I hear the door creek open at that moment. Turning, I face a pair or furious Prussian blue eyes, ripping into the very depths of my soul. In two steps he is at my side, grasping the knife by the blade and tearing it from my hand. He throws the blade aside, and I watch as it clatters into the bathtub, splattering my blood onto the tub. I look back at Heero, and he glares at me, then grabs my wounded arm tightly. I hiss out in pain, seeing my blood ooze out between his fingers. "Baka," he whispers, reaching for the first aid kit under the sink. He slams the kit down on the toilet seat. Turning on the water, he forces my bleeding arm underneath the stream, rinsing some of the blood off. Then the water is replaced by rubbing alcohol, and I wince with pain each time it touches my wound. I'm still bleeding. I'm still bleeding, but he keeps working, ignoring his bloody hands and his own cut. He reaches for the gauze, and wraps it very tightly around my arm and palm. Eyeing his work, his eyes meet mine again. "Baka," he mutters, cleaning up the sink and placing the kit away. Exiting the bathroom, he forces me to sit on the bed, then just stands there, glaring down at me.

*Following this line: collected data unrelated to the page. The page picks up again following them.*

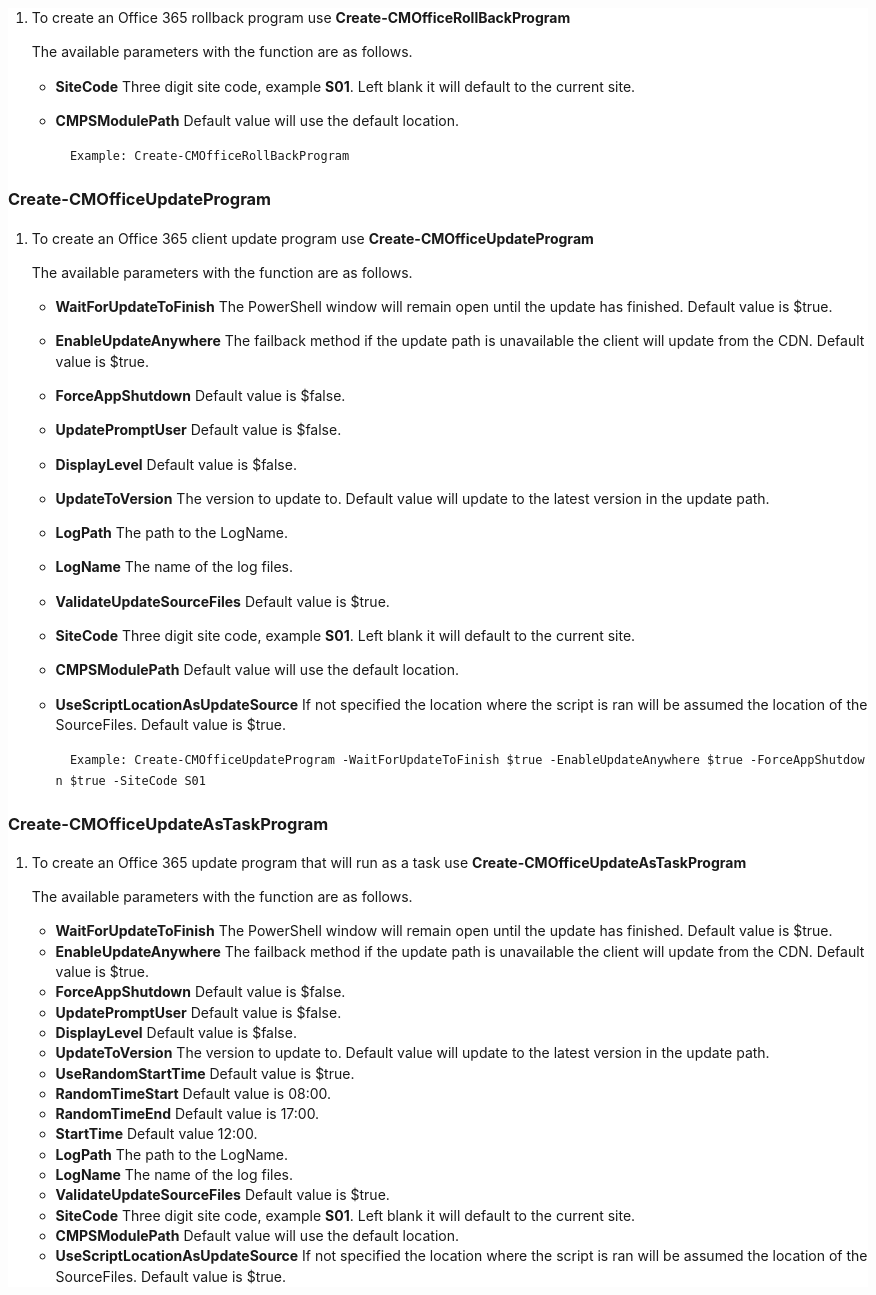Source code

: 1. To create an Office 365 rollback program use **Create-CMOfficeRollBackProgram**
	
	The available parameters with the function are as follows.
	* **SiteCode** Three digit site code, example **S01**. Left blank it will default to the current site.
	* **CMPSModulePath** Default value will use the default location.

			Example: Create-CMOfficeRollBackProgram
			
### Create-CMOfficeUpdateProgram

1. To create an Office 365 client update program use **Create-CMOfficeUpdateProgram**
	
	The available parameters with the function are as follows.
	* **WaitForUpdateToFinish** The PowerShell window will remain open until the update has finished. Default value is $true.
	* **EnableUpdateAnywhere** The failback method if the update path is unavailable the client will update from the CDN. Default value is $true.
	* **ForceAppShutdown** Default value is $false.
	* **UpdatePromptUser** Default value is $false.
	* **DisplayLevel** Default value is $false.
	* **UpdateToVersion** The version to update to. Default value will update to the latest version in the update path.
	* **LogPath** The path to the LogName.
	* **LogName** The name of the log files.
	* **ValidateUpdateSourceFiles** Default value is $true.
	* **SiteCode** Three digit site code, example **S01**. Left blank it will default to the current site.
	* **CMPSModulePath** Default value will use the default location.
	* **UseScriptLocationAsUpdateSource** If not specified the location where the script is ran will be assumed the location of the SourceFiles. Default value is $true.

			Example: Create-CMOfficeUpdateProgram -WaitForUpdateToFinish $true -EnableUpdateAnywhere $true -ForceAppShutdown $true -SiteCode S01
			
### Create-CMOfficeUpdateAsTaskProgram

1. To create an Office 365 update program that will run as a task use **Create-CMOfficeUpdateAsTaskProgram**
	
	The available parameters with the function are as follows.
	* **WaitForUpdateToFinish** The PowerShell window will remain open until the update has finished. Default value is $true.
	* **EnableUpdateAnywhere** The failback method if the update path is unavailable the client will update from the CDN. Default value is $true.
	* **ForceAppShutdown** Default value is $false.
	* **UpdatePromptUser** Default value is $false.
	* **DisplayLevel** Default value is $false.
	* **UpdateToVersion** The version to update to. Default value will update to the latest version in the update path.
	* **UseRandomStartTime** Default value is $true.
	* **RandomTimeStart** Default value is 08:00.
	* **RandomTimeEnd** Default value is 17:00.
	* **StartTime** Default value 12:00.
	* **LogPath** The path to the LogName.
	* **LogName** The name of the log files.
	* **ValidateUpdateSourceFiles** Default value is $true.
	* **SiteCode** Three digit site code, example **S01**. Left blank it will default to the current site.
	* **CMPSModulePath** Default value will use the default location.
	* **UseScriptLocationAsUpdateSource** If not specified the location where the script is ran will be assumed the location of the SourceFiles. Default value is $true.
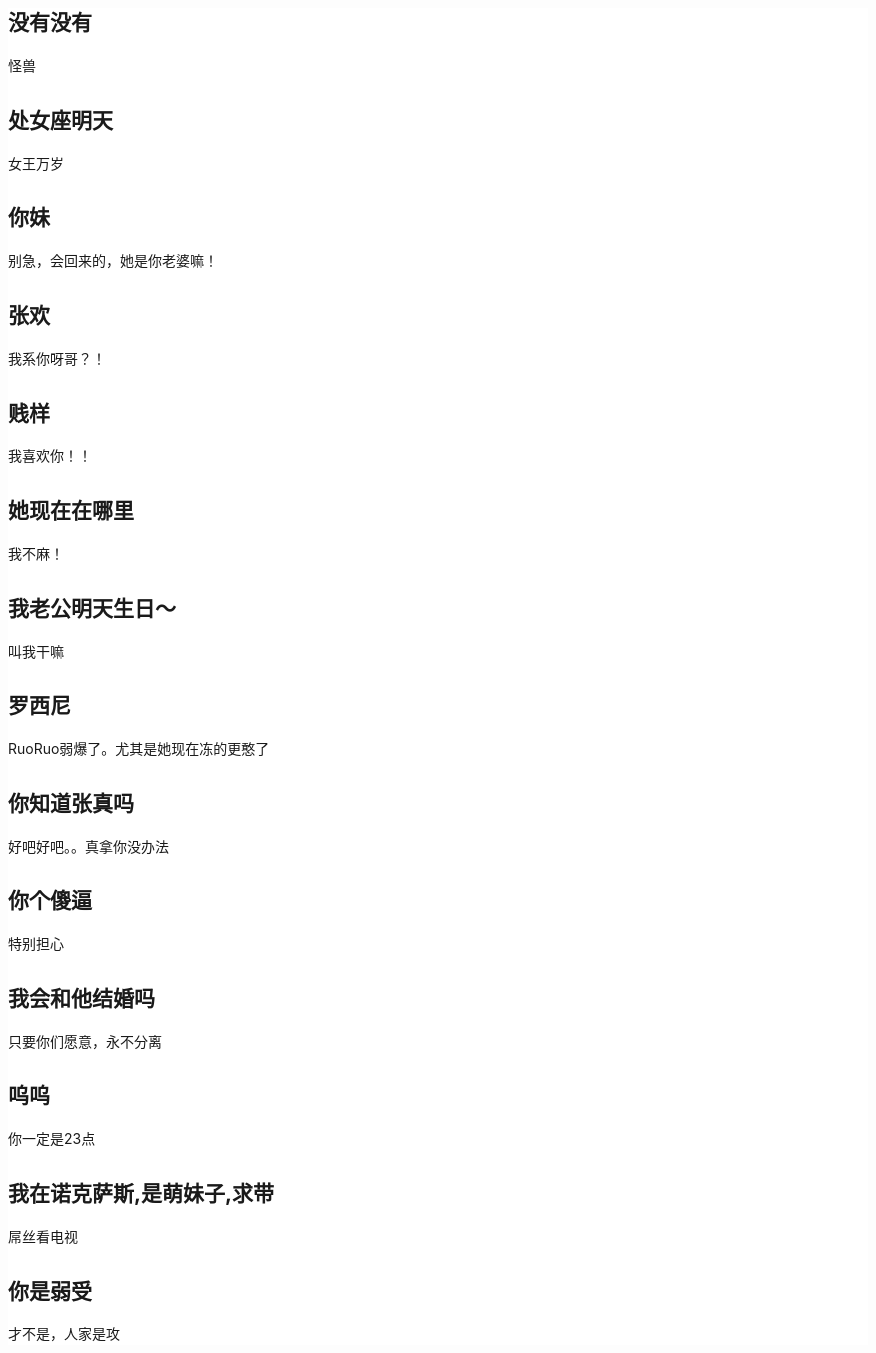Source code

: ## 没有没有
怪兽

## 处女座明天
女王万岁

## 你妹
别急，会回来的，她是你老婆嘛！

## 张欢
我系你呀哥？！

## 贱样
我喜欢你！！

## 她现在在哪里
我不麻！

## 我老公明天生日〜
叫我干嘛

## 罗西尼
RuoRuo弱爆了。尤其是她现在冻的更憨了

## 你知道张真吗
好吧好吧。。真拿你没办法

## 你个傻逼
特别担心

## 我会和他结婚吗
只要你们愿意，永不分离

## 呜呜
你一定是23点

## 我在诺克萨斯,是萌妹子,求带
屌丝看电视

## 你是弱受
才不是，人家是攻

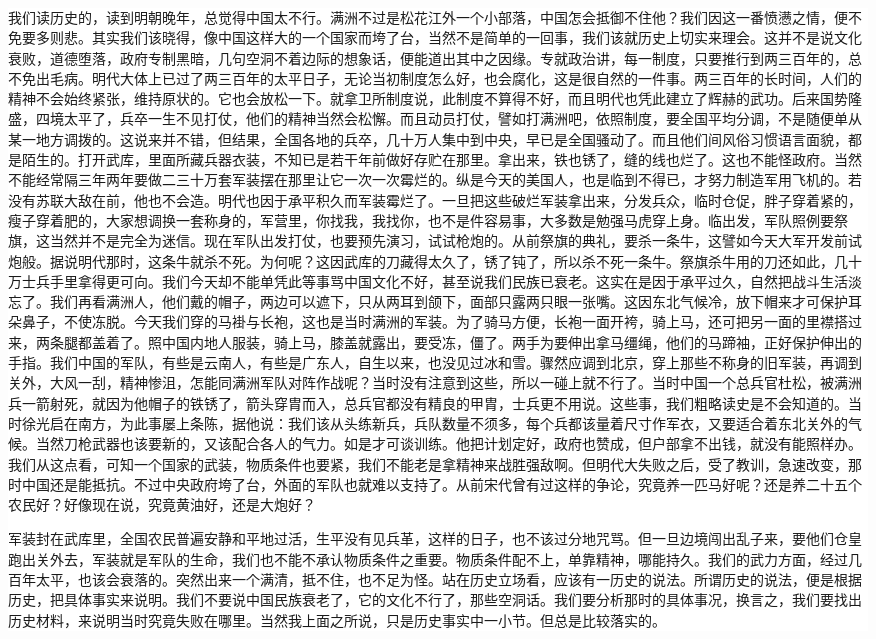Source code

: 我们读历史的，读到明朝晚年，总觉得中国太不行。满洲不过是松花江外一个小部落，中国怎会抵御不住他？我们因这一番愤懑之情，便不免要多则悲。其实我们该晓得，像中国这样大的一个国家而垮了台，当然不是简单的一回事，我们该就历史上切实来理会。这并不是说文化衰败，道德堕落，政府专制黑暗，几句空洞不着边际的想象话，便能道出其中之因缘。专就政治讲，每一制度，只要推行到两三百年的，总不免出毛病。明代大体上已过了两三百年的太平日子，无论当初制度怎么好，也会腐化，这是很自然的一件事。两三百年的长时间，人们的精神不会始终紧张，维持原状的。它也会放松一下。就拿卫所制度说，此制度不算得不好，而且明代也凭此建立了辉赫的武功。后来国势隆盛，四境太平了，兵卒一生不见打仗，他们的精神当然会松懈。而且动员打仗，譬如打满洲吧，依照制度，要全国平均分调，不是随便单从某一地方调拨的。这说来并不错，但结果，全国各地的兵卒，几十万人集中到中央，早已是全国骚动了。而且他们间风俗习惯语言面貌，都是陌生的。打开武库，里面所藏兵器衣装，不知已是若干年前做好存贮在那里。拿出来，铁也锈了，缝的线也烂了。这也不能怪政府。当然不能经常隔三年两年要做二三十万套军装摆在那里让它一次一次霉烂的。纵是今天的美国人，也是临到不得已，才努力制造军用飞机的。若没有苏联大敌在前，他也不会造。明代也因于承平积久而军装霉烂了。一旦把这些破烂军装拿出来，分发兵众，临时仓促，胖子穿着紧的，瘦子穿着肥的，大家想调换一套称身的，军营里，你找我，我找你，也不是件容易事，大多数是勉强马虎穿上身。临出发，军队照例要祭旗，这当然并不是完全为迷信。现在军队出发打仗，也要预先演习，试试枪炮的。从前祭旗的典礼，要杀一条牛，这譬如今天大军开发前试炮般。据说明代那时，这条牛就杀不死。为何呢？这因武库的刀藏得太久了，锈了钝了，所以杀不死一条牛。祭旗杀牛用的刀还如此，几十万士兵手里拿得更可向。我们今天却不能单凭此等事骂中国文化不好，甚至说我们民族已衰老。这实在是因于承平过久，自然把战斗生活淡忘了。我们再看满洲人，他们戴的帽子，两边可以遮下，只从两耳到颌下，面部只露两只眼一张嘴。这因东北气候冷，放下帽来才可保护耳朵鼻子，不使冻脱。今天我们穿的马褂与长袍，这也是当时满洲的军装。为了骑马方便，长袍一面开袴，骑上马，还可把另一面的里襟搭过来，两条腿都盖着了。照中国内地人服装，骑上马，膝盖就露出，要受冻，僵了。两手为要伸出拿马缰绳，他们的马蹄袖，正好保护伸出的手指。我们中国的军队，有些是云南人，有些是广东人，自生以来，也没见过冰和雪。骤然应调到北京，穿上那些不称身的旧军装，再调到关外，大风一刮，精神惨沮，怎能同满洲军队对阵作战呢？当时没有注意到这些，所以一碰上就不行了。当时中国一个总兵官杜松，被满洲兵一箭射死，就因为他帽子的铁锈了，箭头穿胄而入，总兵官都没有精良的甲胄，士兵更不用说。这些事，我们粗略读史是不会知道的。当时徐光启在南方，为此事屡上条陈，据他说：我们该从头练新兵，兵队数量不须多，每个兵都该量着尺寸作军衣，又要适合着东北关外的气候。当然刀枪武器也该要新的，又该配合各人的气力。如是才可谈训练。他把计划定好，政府也赞成，但户部拿不出钱，就没有能照样办。我们从这点看，可知一个国家的武装，物质条件也要紧，我们不能老是拿精神来战胜强敌啊。但明代大失败之后，受了教训，急速改变，那时中国还是能抵抗。不过中央政府垮了台，外面的军队也就难以支持了。从前宋代曾有过这样的争论，究竟养一匹马好呢？还是养二十五个农民好？好像现在说，究竟黄油好，还是大炮好？

军装封在武库里，全国农民普遍安静和平地过活，生平没有见兵革，这样的日子，也不该过分地咒骂。但一旦边境闯出乱子来，要他们仓皇跑出关外去，军装就是军队的生命，我们也不能不承认物质条件之重要。物质条件配不上，单靠精神，哪能持久。我们的武力方面，经过几百年太平，也该会衰落的。突然出来一个满清，抵不住，也不足为怪。站在历史立场看，应该有一历史的说法。所谓历史的说法，便是根据历史，把具体事实来说明。我们不要说中国民族衰老了，它的文化不行了，那些空洞话。我们要分析那时的具体事况，换言之，我们要找出历史材料，来说明当时究竟失败在哪里。当然我上面之所说，只是历史事实中一小节。但总是比较落实的。




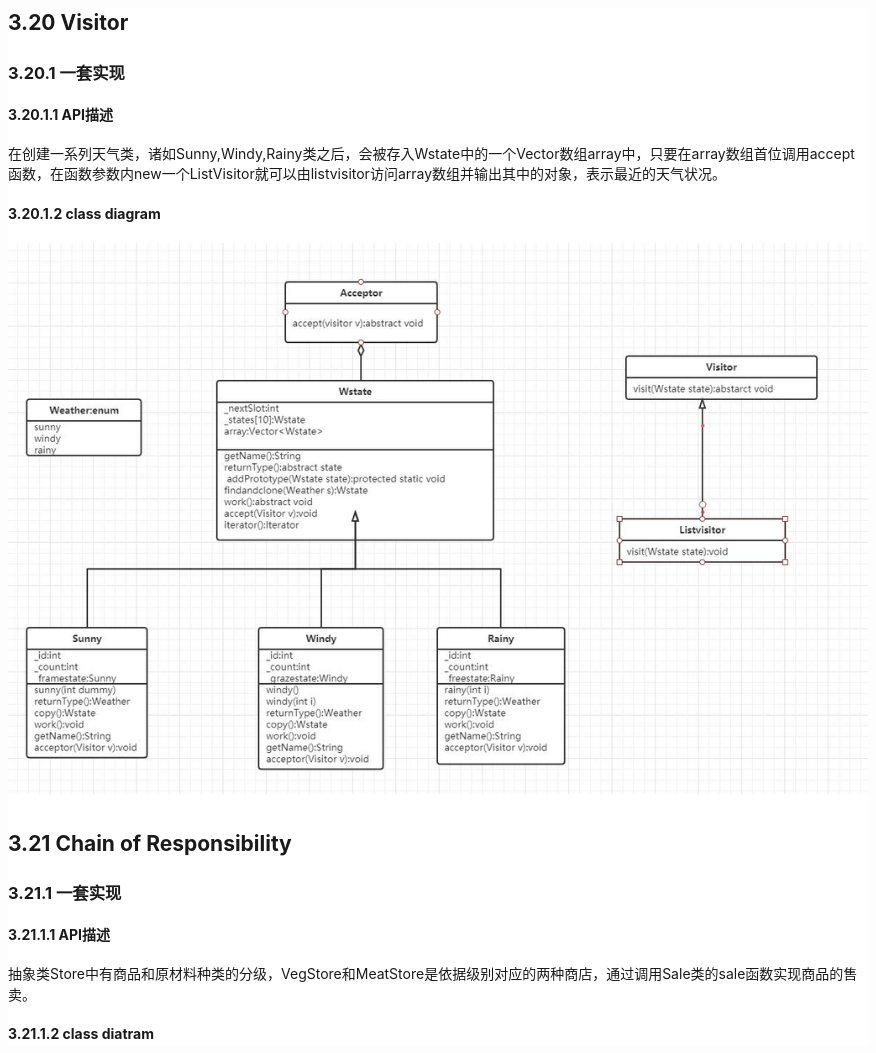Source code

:  ## 3.20 Visitor

 ### 3.20.1 一套实现

 #### 3.20.1.1 API描述

 在创建一系列天气类，诸如Sunny,Windy,Rainy类之后，会被存入Wstate中的一个Vector数组array中，只要在array数组首位调用accept函数，在函数参数内new一个ListVisitor就可以由listvisitor访问array数组并输出其中的对象，表示最近的天气状况。

 #### 3.20.1.2 class diagram

 ![Weather_Visitor](image/weather_visitor.jpg)

 ## 3.21 Chain of Responsibility

 ### 3.21.1 一套实现

 #### 3.21.1.1 API描述

 抽象类Store中有商品和原材料种类的分级，VegStore和MeatStore是依据级别对应的两种商店，通过调用Sale类的sale函数实现商品的售卖。

 #### 3.21.1.2 class diatram
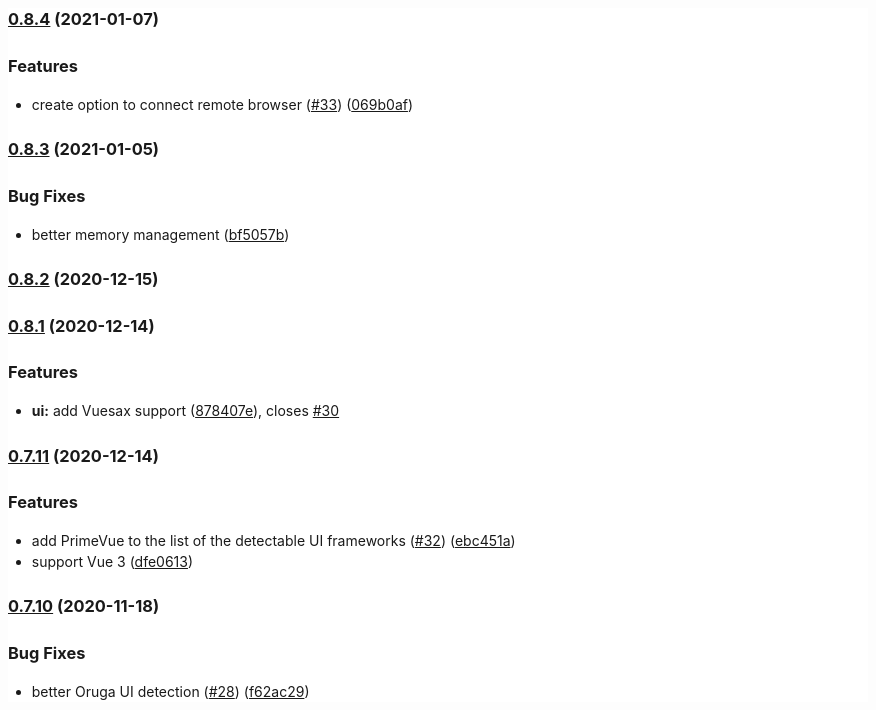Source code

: ### [0.8.4](https://github.com/nuxt-company/vue-telemetry-analyzer/compare/v0.8.3...v0.8.4) (2021-01-07)


### Features

* create option to connect remote browser ([#33](https://github.com/nuxt-company/vue-telemetry-analyzer/issues/33)) ([069b0af](https://github.com/nuxt-company/vue-telemetry-analyzer/commit/069b0af7553b675270609e8add0e7ce636cd33a7))

### [0.8.3](https://github.com/nuxt-company/vue-telemetry-analyzer/compare/v0.8.2...v0.8.3) (2021-01-05)


### Bug Fixes

* better memory management ([bf5057b](https://github.com/nuxt-company/vue-telemetry-analyzer/commit/bf5057b18f48fee1df5132dab250108150134908))

### [0.8.2](https://github.com/nuxt-company/vue-telemetry-analyzer/compare/v0.8.1...v0.8.2) (2020-12-15)

### [0.8.1](https://github.com/nuxt-company/vue-telemetry-analyzer/compare/v0.8.0...v0.8.1) (2020-12-14)


### Features

* **ui:** add Vuesax support ([878407e](https://github.com/nuxt-company/vue-telemetry-analyzer/commit/878407e4387a0e8383528bbd161ef01e28d97cd3)), closes [#30](https://github.com/nuxt-company/vue-telemetry-analyzer/issues/30)

### [0.7.11](https://github.com/nuxt-company/vue-telemetry-analyzer/compare/v0.7.10...v0.7.11) (2020-12-14)


### Features

* add PrimeVue to the list of the detectable UI frameworks ([#32](https://github.com/nuxt-company/vue-telemetry-analyzer/issues/32)) ([ebc451a](https://github.com/nuxt-company/vue-telemetry-analyzer/commit/ebc451ab4353cde5e00983b35ab1e3fa5a1db387))
* support Vue 3 ([dfe0613](https://github.com/nuxt-company/vue-telemetry-analyzer/commit/dfe061379fd0ade7adcb36bc3f6c5969574a0bc7))

### [0.7.10](https://github.com/nuxt-company/vue-telemetry-analyzer/compare/v0.7.9...v0.7.10) (2020-11-18)


### Bug Fixes

* better Oruga UI detection ([#28](https://github.com/nuxt-company/vue-telemetry-analyzer/issues/28)) ([f62ac29](https://github.com/nuxt-company/vue-telemetry-analyzer/commit/f62ac29679314b9c971c55a15bfc66a22ce23103))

I can't stand it anymore. "I'm not Japanese, dumb-fuck. What the hell does `baka' mean?" I growl, frustrated and lightheaded. I don't even see his arm move before the flat of his palm collides with my cheek, sending a sharp, stinging pain to my jaw. "It means you're an idiot! What the fuck were you thinking!? You could have died!" He yelled at me, his voice rising until he finally screamed the last word, face red with anger. Barely comprehending what he said, I held my hand against the stinging flesh on my cheek, shocked that he struck me. I look up at him, tears falling down my face. "Did you ever stop to think that that's what I wanted..?" I whispered. "Did you ever stop to think about how I felt!?" Now, I yelled, more tears joining the other. He glared at me as hard as possible, his face straining to look angrier. Then, in a low, vicious tone, he replied.
I stared at him in shock. "You you selfish bastard!" I moved to strike him, but he's faster. He always is. Holding my wrist in a vise like grip, he hissed at me. "I'm not the selfish bastard, Duo. You are! You're being selfish by trying to kill yourself! Out of all the Jesus, Duo! Why the fuck did you pull such a stupid stunt!?" I yank my wrist away, glaring at him through tears. I will not cry. Boys don't cry. "Because of you!" I emphasized the last word by jabbing my finger into his shoulder. "You hate me! I know you do! You just keep me alive for the mission! That's all you ever care about. The fuckin' missions! I can't live without you, Yuy! What about you, huh? Can you live without your precious missions? What happens after the war? What'll you do then!?"
"I don't plan on being alive after the war. I'll die an honorable death in battle."
"Jesus, Yuy! You aren't Wufei! What about-" He cuts me off, putting a hand over my ever-moving mouth. "Shut up, Duo. You will live, I'll make sure to it. So don't try any more foolish stunts." He glared hard at me before turning around, leaving me. Alone. I'm all alone again. Alive. There's no escape for my misery. I'm trapped in my own personal hell.